[What this task involves]: Please output the data from the line with "What is the average" to the line with "Reading right to", both included, as a Markdown table with the columns Row and Entry. Leave out blank lines.

[Saved entries]:

##############################

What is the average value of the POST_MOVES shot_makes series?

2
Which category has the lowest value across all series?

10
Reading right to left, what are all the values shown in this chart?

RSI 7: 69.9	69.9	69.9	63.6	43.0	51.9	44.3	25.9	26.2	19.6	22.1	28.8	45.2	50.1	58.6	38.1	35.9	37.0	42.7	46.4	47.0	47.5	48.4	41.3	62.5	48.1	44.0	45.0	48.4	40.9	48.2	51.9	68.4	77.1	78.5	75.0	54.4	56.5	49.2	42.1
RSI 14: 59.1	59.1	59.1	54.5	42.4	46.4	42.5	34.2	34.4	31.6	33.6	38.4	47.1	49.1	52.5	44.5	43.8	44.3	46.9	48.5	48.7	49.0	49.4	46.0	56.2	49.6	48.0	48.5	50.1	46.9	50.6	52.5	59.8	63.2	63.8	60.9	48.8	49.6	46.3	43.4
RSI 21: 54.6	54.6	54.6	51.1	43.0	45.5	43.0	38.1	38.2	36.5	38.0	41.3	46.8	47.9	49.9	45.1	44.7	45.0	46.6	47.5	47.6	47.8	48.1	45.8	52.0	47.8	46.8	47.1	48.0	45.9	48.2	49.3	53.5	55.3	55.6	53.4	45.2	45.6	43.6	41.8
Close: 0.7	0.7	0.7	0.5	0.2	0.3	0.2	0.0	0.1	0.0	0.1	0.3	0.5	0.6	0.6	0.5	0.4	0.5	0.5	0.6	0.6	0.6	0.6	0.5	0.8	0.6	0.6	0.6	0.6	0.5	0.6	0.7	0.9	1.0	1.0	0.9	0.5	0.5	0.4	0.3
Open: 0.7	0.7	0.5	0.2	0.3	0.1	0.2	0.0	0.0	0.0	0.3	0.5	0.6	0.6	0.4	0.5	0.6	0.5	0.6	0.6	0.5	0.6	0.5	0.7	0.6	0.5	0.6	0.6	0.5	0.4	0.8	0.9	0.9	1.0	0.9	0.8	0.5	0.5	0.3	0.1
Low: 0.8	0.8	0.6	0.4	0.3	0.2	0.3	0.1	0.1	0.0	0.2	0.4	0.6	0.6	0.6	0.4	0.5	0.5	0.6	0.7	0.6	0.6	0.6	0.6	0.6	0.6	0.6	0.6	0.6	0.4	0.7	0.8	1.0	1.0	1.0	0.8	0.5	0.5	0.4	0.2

##############################

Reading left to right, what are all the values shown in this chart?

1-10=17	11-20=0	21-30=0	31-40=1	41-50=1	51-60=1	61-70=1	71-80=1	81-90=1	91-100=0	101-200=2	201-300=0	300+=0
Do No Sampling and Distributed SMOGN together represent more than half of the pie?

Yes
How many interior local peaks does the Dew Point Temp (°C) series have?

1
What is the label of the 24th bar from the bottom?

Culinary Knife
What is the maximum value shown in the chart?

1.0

##############################

[Written solution]:
| Row | Entry |
|---|---|
| 1 | What is the average value of the POST_MOVES shot_makes series? |
| 2 | 2 |
| 3 | Which category has the lowest value across all series? |
| 4 | 10 |
| 5 | Reading right to left, what are all the values shown in this chart? |